• **RECORDS**

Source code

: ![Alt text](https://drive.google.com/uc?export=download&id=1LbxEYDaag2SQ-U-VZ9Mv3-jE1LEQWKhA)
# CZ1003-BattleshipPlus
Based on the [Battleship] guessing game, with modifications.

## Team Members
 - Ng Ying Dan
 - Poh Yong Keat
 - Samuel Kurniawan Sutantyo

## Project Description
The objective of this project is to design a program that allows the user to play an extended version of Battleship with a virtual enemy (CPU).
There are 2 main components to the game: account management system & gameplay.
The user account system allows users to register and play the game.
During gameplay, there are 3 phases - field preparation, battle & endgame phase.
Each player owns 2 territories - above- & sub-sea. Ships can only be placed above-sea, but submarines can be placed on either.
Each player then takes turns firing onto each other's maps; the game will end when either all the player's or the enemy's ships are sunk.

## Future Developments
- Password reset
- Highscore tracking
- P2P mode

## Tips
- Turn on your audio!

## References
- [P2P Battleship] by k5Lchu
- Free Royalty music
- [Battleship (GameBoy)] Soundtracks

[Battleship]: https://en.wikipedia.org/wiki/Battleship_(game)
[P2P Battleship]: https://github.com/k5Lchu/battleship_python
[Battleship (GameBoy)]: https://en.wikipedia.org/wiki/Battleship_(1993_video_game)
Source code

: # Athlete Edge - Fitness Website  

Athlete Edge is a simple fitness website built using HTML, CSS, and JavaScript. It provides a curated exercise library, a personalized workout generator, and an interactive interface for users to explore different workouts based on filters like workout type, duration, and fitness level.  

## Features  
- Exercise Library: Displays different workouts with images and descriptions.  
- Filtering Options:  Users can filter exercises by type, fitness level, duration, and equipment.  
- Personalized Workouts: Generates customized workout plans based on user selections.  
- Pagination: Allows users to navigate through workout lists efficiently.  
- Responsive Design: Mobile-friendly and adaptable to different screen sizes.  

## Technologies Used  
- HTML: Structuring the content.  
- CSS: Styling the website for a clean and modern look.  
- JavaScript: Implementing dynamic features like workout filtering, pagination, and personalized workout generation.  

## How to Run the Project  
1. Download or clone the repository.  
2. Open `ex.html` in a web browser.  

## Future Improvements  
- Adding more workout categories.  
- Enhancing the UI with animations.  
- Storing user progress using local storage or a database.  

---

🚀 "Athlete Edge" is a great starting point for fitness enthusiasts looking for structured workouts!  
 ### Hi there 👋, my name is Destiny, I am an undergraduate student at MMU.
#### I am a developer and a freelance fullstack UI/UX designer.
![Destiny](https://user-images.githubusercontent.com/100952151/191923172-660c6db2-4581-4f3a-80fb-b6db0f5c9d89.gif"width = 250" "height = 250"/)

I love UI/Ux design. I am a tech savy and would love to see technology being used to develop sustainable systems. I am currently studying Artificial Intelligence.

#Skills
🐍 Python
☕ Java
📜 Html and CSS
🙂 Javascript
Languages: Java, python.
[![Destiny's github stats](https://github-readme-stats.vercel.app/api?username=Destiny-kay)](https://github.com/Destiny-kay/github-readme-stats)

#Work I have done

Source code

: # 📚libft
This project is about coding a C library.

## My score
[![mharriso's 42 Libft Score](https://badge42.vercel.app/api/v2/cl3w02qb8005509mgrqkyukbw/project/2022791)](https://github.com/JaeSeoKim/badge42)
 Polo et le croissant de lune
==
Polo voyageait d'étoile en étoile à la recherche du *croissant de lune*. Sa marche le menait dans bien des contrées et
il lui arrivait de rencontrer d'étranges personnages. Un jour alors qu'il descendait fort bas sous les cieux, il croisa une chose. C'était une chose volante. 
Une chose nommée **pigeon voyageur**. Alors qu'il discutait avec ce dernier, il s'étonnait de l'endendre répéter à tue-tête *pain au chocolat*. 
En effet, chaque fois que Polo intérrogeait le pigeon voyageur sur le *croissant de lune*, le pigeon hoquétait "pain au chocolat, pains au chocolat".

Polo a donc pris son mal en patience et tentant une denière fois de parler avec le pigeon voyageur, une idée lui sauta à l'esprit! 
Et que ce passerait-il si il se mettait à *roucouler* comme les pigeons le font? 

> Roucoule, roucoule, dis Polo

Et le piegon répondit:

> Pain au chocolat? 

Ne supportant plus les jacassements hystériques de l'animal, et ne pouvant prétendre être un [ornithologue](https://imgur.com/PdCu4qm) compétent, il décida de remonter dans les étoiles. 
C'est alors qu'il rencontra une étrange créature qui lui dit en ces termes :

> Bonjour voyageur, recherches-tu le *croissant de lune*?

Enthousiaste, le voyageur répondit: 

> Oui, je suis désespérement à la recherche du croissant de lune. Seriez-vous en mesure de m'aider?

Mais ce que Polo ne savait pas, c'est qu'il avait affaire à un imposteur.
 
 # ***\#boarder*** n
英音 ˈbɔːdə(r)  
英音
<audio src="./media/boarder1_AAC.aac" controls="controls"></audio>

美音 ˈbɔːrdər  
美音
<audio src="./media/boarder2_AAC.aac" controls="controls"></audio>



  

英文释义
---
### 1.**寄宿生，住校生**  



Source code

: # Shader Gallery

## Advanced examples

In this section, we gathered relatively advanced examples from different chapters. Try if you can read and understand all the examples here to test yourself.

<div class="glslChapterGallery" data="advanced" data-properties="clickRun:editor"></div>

• **WORK REQUIRED**
The full set of entries must be printed again without any alteration.

• **ANSWER FOR THIS EXERCISE**
Source code

: ![Alt text](https://drive.google.com/uc?export=download&id=1LbxEYDaag2SQ-U-VZ9Mv3-jE1LEQWKhA)
# CZ1003-BattleshipPlus
Based on the [Battleship] guessing game, with modifications.

## Team Members
 - Ng Ying Dan
 - Poh Yong Keat
 - Samuel Kurniawan Sutantyo

## Project Description
The objective of this project is to design a program that allows the user to play an extended version of Battleship with a virtual enemy (CPU).
There are 2 main components to the game: account management system & gameplay.
The user account system allows users to register and play the game.
During gameplay, there are 3 phases - field preparation, battle & endgame phase.
Each player owns 2 territories - above- & sub-sea. Ships can only be placed above-sea, but submarines can be placed on either.
Each player then takes turns firing onto each other's maps; the game will end when either all the player's or the enemy's ships are sunk.

## Future Developments
- Password reset
- Highscore tracking
- P2P mode

## Tips
- Turn on your audio!

## References
- [P2P Battleship] by k5Lchu
- Free Royalty music
- [Battleship (GameBoy)] Soundtracks

[Battleship]: https://en.wikipedia.org/wiki/Battleship_(game)
[P2P Battleship]: https://github.com/k5Lchu/battleship_python
[Battleship (GameBoy)]: https://en.wikipedia.org/wiki/Battleship_(1993_video_game)
Source code

: # Athlete Edge - Fitness Website  

Athlete Edge is a simple fitness website built using HTML, CSS, and JavaScript. It provides a curated exercise library, a personalized workout generator, and an interactive interface for users to explore different workouts based on filters like workout type, duration, and fitness level.  

## Features  
- Exercise Library: Displays different workouts with images and descriptions.  
- Filtering Options:  Users can filter exercises by type, fitness level, duration, and equipment.  
- Personalized Workouts: Generates customized workout plans based on user selections.  
- Pagination: Allows users to navigate through workout lists efficiently.  
- Responsive Design: Mobile-friendly and adaptable to different screen sizes.  

## Technologies Used  
- HTML: Structuring the content.  
- CSS: Styling the website for a clean and modern look.  
- JavaScript: Implementing dynamic features like workout filtering, pagination, and personalized workout generation.  

## How to Run the Project  
1. Download or clone the repository.  
2. Open `ex.html` in a web browser.  

## Future Improvements  
- Adding more workout categories.  
- Enhancing the UI with animations.  
- Storing user progress using local storage or a database.  

---

🚀 "Athlete Edge" is a great starting point for fitness enthusiasts looking for structured workouts!  
 ### Hi there 👋, my name is Destiny, I am an undergraduate student at MMU.
#### I am a developer and a freelance fullstack UI/UX designer.
![Destiny](https://user-images.githubusercontent.com/100952151/191923172-660c6db2-4581-4f3a-80fb-b6db0f5c9d89.gif"width = 250" "height = 250"/)

I love UI/Ux design. I am a tech savy and would love to see technology being used to develop sustainable systems. I am currently studying Artificial Intelligence.

#Skills
🐍 Python
☕ Java
📜 Html and CSS
🙂 Javascript
Languages: Java, python.
[![Destiny's github stats](https://github-readme-stats.vercel.app/api?username=Destiny-kay)](https://github.com/Destiny-kay/github-readme-stats)

#Work I have done

Source code

: # 📚libft
This project is about coding a C library.

## My score
[![mharriso's 42 Libft Score](https://badge42.vercel.app/api/v2/cl3w02qb8005509mgrqkyukbw/project/2022791)](https://github.com/JaeSeoKim/badge42)
 Polo et le croissant de lune
==
Polo voyageait d'étoile en étoile à la recherche du *croissant de lune*. Sa marche le menait dans bien des contrées et
il lui arrivait de rencontrer d'étranges personnages. Un jour alors qu'il descendait fort bas sous les cieux, il croisa une chose. C'était une chose volante. 
Une chose nommée **pigeon voyageur**. Alors qu'il discutait avec ce dernier, il s'étonnait de l'endendre répéter à tue-tête *pain au chocolat*. 
En effet, chaque fois que Polo intérrogeait le pigeon voyageur sur le *croissant de lune*, le pigeon hoquétait "pain au chocolat, pains au chocolat".

Polo a donc pris son mal en patience et tentant une denière fois de parler avec le pigeon voyageur, une idée lui sauta à l'esprit! 
Et que ce passerait-il si il se mettait à *roucouler* comme les pigeons le font? 

> Roucoule, roucoule, dis Polo

Et le piegon répondit:

> Pain au chocolat? 

Ne supportant plus les jacassements hystériques de l'animal, et ne pouvant prétendre être un [ornithologue](https://imgur.com/PdCu4qm) compétent, il décida de remonter dans les étoiles. 
C'est alors qu'il rencontra une étrange créature qui lui dit en ces termes :

> Bonjour voyageur, recherches-tu le *croissant de lune*?

Enthousiaste, le voyageur répondit: 

> Oui, je suis désespérement à la recherche du croissant de lune. Seriez-vous en mesure de m'aider?

Mais ce que Polo ne savait pas, c'est qu'il avait affaire à un imposteur.
 
 # ***\#boarder*** n
英音 ˈbɔːdə(r)  
英音
<audio src="./media/boarder1_AAC.aac" controls="controls"></audio>

美音 ˈbɔːrdər  
美音
<audio src="./media/boarder2_AAC.aac" controls="controls"></audio>



  

英文释义
---
### 1.**寄宿生，住校生**  



Source code

: # Shader Gallery

## Advanced examples

In this section, we gathered relatively advanced examples from different chapters. Try if you can read and understand all the examples here to test yourself.

<div class="glslChapterGallery" data="advanced" data-properties="clickRun:editor"></div>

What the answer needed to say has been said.